Budget increase requests

Developers can request a budget increase directly from the Developer section of the dashboard. Managers approve or deny requests; approved increases apply immediately and optionally expire at a set date — when they expire, the limit reverts to the baseline.

Over-budget response

When a request is blocked by a budget:
{
  "error": {
    "type": "budget_exceeded",
    "message": "Monthly budget of $50.00 has been reached. Request a budget increase from your manager.",
    "code": 429
  }
}
For CI / headless clients the response is always structured JSON — no HTML error pages.

Spend tracking

Actual spend is committed to Redis after a successful response — using the real token counts from the provider, not the estimate used for admission. The dashboard reflects real spend, not estimates.

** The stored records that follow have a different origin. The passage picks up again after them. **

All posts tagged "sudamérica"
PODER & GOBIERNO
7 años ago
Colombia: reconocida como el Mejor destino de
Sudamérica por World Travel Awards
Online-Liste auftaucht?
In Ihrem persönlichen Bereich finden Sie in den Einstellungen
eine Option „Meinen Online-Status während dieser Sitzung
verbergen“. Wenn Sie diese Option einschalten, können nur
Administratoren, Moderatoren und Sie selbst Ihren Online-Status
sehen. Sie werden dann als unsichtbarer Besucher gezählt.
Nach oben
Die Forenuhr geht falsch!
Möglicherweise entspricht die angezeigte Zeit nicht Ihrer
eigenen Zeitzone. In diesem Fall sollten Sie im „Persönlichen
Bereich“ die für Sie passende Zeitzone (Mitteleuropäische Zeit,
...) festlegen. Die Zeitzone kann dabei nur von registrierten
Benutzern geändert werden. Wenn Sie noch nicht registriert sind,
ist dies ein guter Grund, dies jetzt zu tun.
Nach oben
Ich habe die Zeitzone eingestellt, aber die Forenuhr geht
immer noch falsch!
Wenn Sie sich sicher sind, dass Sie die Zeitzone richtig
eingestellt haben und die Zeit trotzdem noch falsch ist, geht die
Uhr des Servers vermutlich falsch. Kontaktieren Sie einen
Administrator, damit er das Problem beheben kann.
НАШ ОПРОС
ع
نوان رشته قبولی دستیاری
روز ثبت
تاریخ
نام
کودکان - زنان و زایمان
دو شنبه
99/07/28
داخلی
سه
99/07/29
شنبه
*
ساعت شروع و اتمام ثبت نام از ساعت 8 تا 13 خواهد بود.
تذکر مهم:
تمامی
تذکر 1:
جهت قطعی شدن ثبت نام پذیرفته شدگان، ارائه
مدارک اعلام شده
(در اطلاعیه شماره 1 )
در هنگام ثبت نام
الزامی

The ClickHouse usage_events table records every request with its cost breakdown:
  • input_cost_usd
  • output_cost_usd
  • cache_creation_cost_usd (for Anthropic prompt caching)
  • cache_read_cost_usd

Budget alerts

Configure a webhook alert at a spend threshold (e.g., 80% of budget) in Console → Webhooks. Events:
  • budget.threshold_reached — configurable percentage
  • budget.exceeded — hard limit hit
See Alerting for the webhook payload format.